- Required work:
Please show every line of the listing below that contains the word "higher", copying each line in full.

▬▬▬▬▬▬

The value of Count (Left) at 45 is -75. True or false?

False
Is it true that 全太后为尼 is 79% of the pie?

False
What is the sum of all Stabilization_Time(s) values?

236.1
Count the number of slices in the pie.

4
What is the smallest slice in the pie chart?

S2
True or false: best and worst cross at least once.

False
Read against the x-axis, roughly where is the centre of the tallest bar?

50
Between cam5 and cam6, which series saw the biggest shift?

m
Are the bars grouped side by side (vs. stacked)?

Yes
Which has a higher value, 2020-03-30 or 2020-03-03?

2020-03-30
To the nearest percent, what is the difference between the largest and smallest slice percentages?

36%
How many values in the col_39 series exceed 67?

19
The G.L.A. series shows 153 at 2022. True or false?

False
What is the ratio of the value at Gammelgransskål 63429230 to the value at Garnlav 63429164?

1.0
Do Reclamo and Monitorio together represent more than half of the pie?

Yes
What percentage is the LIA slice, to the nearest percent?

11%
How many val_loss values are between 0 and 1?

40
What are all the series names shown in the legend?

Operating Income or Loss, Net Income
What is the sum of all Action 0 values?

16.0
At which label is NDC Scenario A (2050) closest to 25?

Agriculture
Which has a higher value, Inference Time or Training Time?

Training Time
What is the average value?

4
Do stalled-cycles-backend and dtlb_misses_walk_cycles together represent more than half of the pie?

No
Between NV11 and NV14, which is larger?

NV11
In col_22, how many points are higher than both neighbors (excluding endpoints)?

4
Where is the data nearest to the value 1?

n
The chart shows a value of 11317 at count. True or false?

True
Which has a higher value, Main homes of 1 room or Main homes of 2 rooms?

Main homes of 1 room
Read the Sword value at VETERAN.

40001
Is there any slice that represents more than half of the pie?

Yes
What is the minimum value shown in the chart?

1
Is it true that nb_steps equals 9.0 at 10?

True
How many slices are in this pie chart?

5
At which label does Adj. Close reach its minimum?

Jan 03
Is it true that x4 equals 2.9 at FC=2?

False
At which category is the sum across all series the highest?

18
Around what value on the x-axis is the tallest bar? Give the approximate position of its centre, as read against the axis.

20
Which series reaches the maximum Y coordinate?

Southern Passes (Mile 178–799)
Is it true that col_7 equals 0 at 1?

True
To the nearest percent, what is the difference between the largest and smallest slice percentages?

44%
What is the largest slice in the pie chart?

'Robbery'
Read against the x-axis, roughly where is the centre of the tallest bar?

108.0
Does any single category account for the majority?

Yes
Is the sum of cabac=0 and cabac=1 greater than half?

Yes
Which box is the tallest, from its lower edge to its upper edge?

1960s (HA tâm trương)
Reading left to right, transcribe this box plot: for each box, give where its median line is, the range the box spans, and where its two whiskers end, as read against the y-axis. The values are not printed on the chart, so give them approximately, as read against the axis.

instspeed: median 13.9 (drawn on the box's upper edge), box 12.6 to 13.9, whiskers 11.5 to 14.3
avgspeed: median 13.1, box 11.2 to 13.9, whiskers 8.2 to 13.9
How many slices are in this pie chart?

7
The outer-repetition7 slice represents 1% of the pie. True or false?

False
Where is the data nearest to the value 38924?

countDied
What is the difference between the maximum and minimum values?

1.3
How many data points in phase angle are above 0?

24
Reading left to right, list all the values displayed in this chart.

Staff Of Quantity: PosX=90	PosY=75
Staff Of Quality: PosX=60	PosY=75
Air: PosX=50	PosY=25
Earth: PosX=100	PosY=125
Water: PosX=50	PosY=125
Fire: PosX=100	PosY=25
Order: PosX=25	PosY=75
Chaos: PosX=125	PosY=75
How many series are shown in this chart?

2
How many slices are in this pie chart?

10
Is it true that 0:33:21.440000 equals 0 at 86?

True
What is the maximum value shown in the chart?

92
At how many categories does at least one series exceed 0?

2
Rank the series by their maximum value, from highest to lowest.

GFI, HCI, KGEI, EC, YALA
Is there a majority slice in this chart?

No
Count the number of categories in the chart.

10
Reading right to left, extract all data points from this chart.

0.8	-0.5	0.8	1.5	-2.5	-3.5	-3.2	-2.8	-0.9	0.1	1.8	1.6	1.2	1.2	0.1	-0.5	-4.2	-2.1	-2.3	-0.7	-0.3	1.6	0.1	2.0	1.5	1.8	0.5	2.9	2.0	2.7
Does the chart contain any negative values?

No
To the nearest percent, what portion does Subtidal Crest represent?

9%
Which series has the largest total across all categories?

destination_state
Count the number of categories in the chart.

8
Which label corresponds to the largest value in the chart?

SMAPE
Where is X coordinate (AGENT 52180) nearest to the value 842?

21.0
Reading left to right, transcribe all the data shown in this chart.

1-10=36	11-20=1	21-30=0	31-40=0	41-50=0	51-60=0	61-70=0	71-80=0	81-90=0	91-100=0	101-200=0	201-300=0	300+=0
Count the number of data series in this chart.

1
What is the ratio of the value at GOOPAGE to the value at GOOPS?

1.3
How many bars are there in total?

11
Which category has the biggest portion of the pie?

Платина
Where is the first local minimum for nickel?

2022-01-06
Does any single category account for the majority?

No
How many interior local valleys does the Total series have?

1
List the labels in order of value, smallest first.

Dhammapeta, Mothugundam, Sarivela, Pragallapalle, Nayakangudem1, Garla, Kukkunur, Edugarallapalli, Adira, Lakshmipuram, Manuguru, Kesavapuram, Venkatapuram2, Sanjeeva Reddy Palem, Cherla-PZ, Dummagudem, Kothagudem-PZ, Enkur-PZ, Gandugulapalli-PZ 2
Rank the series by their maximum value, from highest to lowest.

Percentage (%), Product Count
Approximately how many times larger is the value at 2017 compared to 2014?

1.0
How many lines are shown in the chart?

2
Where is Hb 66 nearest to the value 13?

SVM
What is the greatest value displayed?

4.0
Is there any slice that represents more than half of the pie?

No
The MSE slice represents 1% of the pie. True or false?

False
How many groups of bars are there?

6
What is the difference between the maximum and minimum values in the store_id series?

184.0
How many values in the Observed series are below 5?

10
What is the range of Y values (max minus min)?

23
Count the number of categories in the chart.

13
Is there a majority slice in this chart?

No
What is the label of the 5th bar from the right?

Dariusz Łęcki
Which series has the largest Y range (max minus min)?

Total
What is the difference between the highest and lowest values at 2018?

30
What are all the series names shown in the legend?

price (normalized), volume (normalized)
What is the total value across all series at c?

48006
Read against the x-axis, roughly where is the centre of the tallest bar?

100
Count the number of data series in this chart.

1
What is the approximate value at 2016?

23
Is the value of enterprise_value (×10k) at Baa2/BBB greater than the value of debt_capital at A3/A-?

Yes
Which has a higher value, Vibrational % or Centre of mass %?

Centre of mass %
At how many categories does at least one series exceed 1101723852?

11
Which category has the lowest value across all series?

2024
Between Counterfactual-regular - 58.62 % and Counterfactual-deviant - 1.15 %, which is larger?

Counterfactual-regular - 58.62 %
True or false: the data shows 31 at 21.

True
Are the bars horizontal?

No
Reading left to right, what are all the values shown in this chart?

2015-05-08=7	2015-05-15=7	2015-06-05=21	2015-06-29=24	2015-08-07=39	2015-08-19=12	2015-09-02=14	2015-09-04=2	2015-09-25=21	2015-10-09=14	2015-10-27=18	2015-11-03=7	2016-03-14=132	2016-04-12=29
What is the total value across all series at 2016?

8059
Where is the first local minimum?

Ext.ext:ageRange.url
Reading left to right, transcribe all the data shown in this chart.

▬▬▬▬▬▬

- Response to this exercise:
Which has a higher value, 2020-03-30 or 2020-03-03?
Which has a higher value, Inference Time or Training Time?
In col_22, how many points are higher than both neighbors (excluding endpoints)?
Which has a higher value, Main homes of 1 room or Main homes of 2 rooms?
Which has a higher value, Vibrational % or Centre of mass %?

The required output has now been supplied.